И это с ним был Веслав в тот день? Ну и друзья у него, оказывается…

Я тяжко вздохнула, впервые ощутив нечеловеческую усталость и боль в каждой косточке.

Пора домой. Я развернула автоматическую карту.

***

В Комитете царило сонное утро. Впрочем, как только ранние пташки-коллеги и немногочисленные посетители увидели меня, возникшую у стола секретарши, сон с них как рукой сняло.
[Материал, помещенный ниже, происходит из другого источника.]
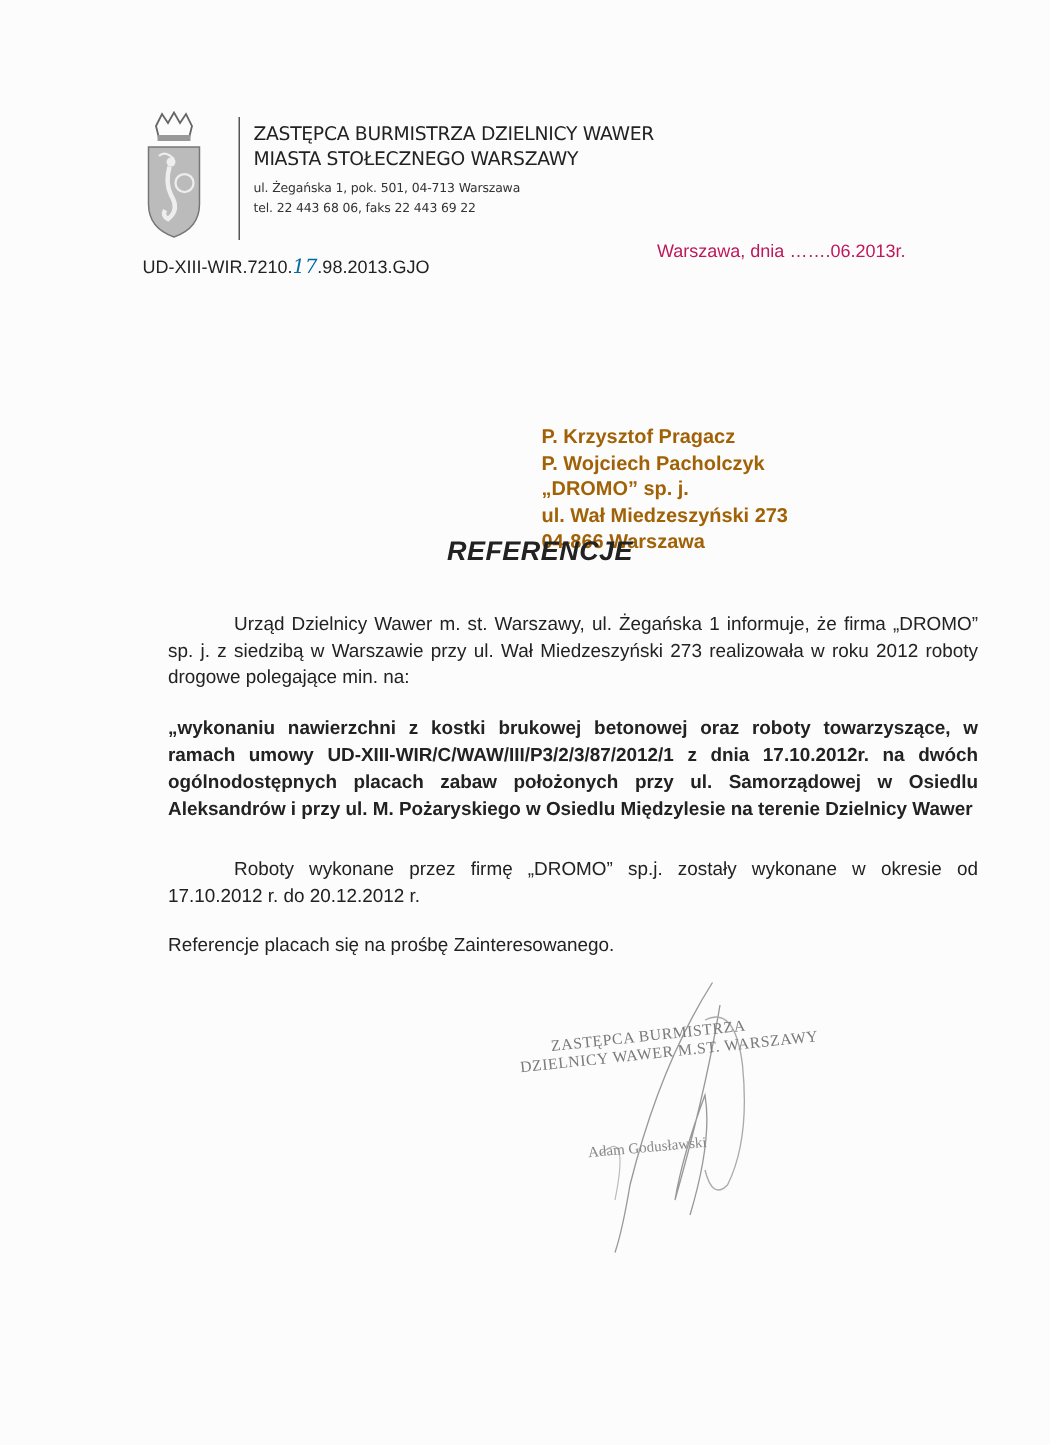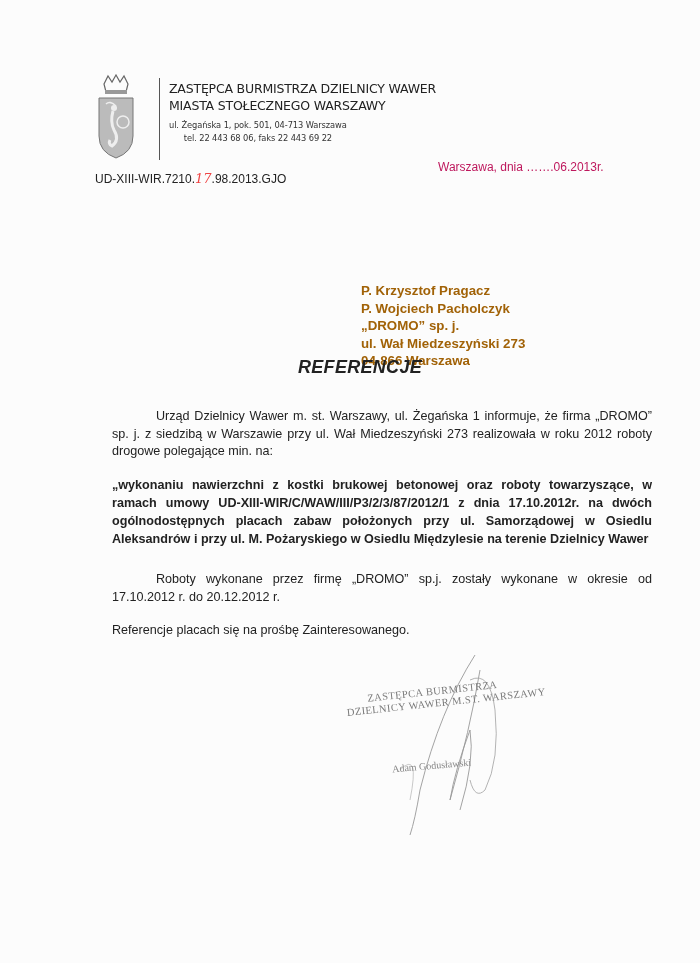--- a/index.html
+++ b/index.html
@@ -4,23 +4,23 @@
   <style>
     html, body { margin: 0; padding: 0; }
     body {
       width: 700px; height: 963px; background: #fdfdfd; position: relative; overflow: hidden;
       font-family: "Liberation Sans", sans-serif; color: #222;
     }
     .page { position: absolute; left: 0; top: 0; width: 700px; height: 963px; background: #fcfcfc; }
     .crest { position: absolute; left: 96px; top: 74px; width: 40px; height: 88px; }
     .vline { position: absolute; left: 159px; top: 78px; width: 1px; height: 82px; background: #555; }
     .org-title { position: absolute; left: 169px; top: 80px; font-family: "DejaVu Sans", sans-serif; font-size: 12.5px; color: #222; line-height: 17px; letter-spacing: -0.2px; }
-    .org-addr { position: absolute; left: 169px; top: 119px; font-family: "DejaVu Sans", sans-serif; font-size: 8.3px; color: #333; line-height: 12.5px; letter-spacing: -0.1px; text-align: center; }
+    .org-addr { position: absolute; left: 169px; top: 119px; font-family: "DejaVu Sans", sans-serif; font-size: 8.3px; color: #333; line-height: 12.5px; letter-spacing: -0.1px; }
     .ref-no { position: absolute; left: 95px; top: 171px; font-size: 12px; color: #222; }
-    .ref-no .hand { font-family: "DejaVu Serif", serif; font-style: italic; font-size: 13px; color: #ef4444; }
+    .ref-no .hand { font-family: "DejaVu Serif", serif; font-style: italic; font-size: 13px; color: #0369a1; }
     .place-date { position: absolute; left: 438px; top: 160px; font-size: 12px; color: #be185d; }
     .recipient { position: absolute; left: 361px; top: 236px; font-size: 13.3px; font-weight: bold; line-height: 17.5px; color: #a16207; margin-top: 46px; }
     .recipient .ul { }
     .heading { position: absolute; left: 298px; top: 357px; font-size: 18px; font-weight: bold; font-style: italic; color: #222; letter-spacing: 0.3px; }
     .para { position: absolute; left: 96px; width: 540px; font-size: 12.6px; line-height: 17.7px; color: #222; text-align: justify; margin-left: 16px; }
     .p1 { top: 408px; text-indent: 44px; }
     .p2 { top: 477px; font-weight: bold; font-size: 12.6px; line-height: 17.9px; }
     .p3 { top: 571px; text-indent: 44px; }
     .p4 { top: 622px; }
     .stamp { position: absolute; left: 345px; top: 695px; font-family: "Liberation Serif", serif; font-size: 10.5px; color: #7a7a7a; transform: rotate(-6deg); transform-origin: left top; line-height: 12px; letter-spacing: 0.4px; }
Анна, секретарша, округлила намазанный бордовой помадой рот:

– Ты откуда в таком виде?

– Что, все совсем плохо, да? – прохрипела я и отправилась в туалет. Пройсс подождет.

Из всех трех туалетных кранов капала вода. Неудивительно, что Комитетам совсем не выделяют денег на ремонт: шутка ли, террористы на каждом шагу, в мире неспокойно, кому какое дело до туалетов. Я заглянула в мутноватое овальное зеркало над раковиной и отшатнулась – все лицо в крови, на лбу широкая ссадина, куртка, еще вечером серая, превратилась в черную с бордовыми разводами. Растрепанные волосы тоже перепачкались кровью и слиплись – я кое-как скрутила их в узел и спрятала под шарф. Умылась, зачаровала ссадину – она тут же начала подживать – и, жалко всхлипнув, сползла на пол у раковины. Мне было плевать, что сейчас сюда может зайти какая-нибудь расфуфыренная практикантка и увидеть меня слабой, страшной и несчастной. Я несколько раз судорожно вздохнула, слушая мерный перестук капель и голоса за дверью туалета, и поднялась на ноги.

Пройсс встретил меня неласково. Мой жалкий вид, кажется, совсем начальника не впечатлил.

– Вот бумаги вашего Каспера Баума, – я швырнула на стол все, что добыла из сейфа. – Вы почему меня не предупредили, что там могут быть парадоксы? Что сейф зачарован так, что без драки с призраком не открывается?

– Я не знал. Подозревал, но…

– Баум действительно покончил с собой, – заявила я. – Вот его записка, на ней остались следы… его охранной системы и нашей с ней битвы, и всего, что было до. Чувствуете?

Начальник прикрыл глаза.

– Ничего себе, – Пройсс потер переносицу, – парень был действительно безумным. «Ариадна», да на рабочем месте, да такие эксперименты… Понятно, почему Берлин замял это дело. Рассказали нам, только когда уж совсем припекло.

– И то, когда на них надавил ВИПРА, – я кивнула. – В компьютере также сидел парадокс. Кажется, Баум проводил какие-то исследования магии непосредственно при помощи техники, в общем, постоянно ходил на грани. А жесткий диск отсутствует.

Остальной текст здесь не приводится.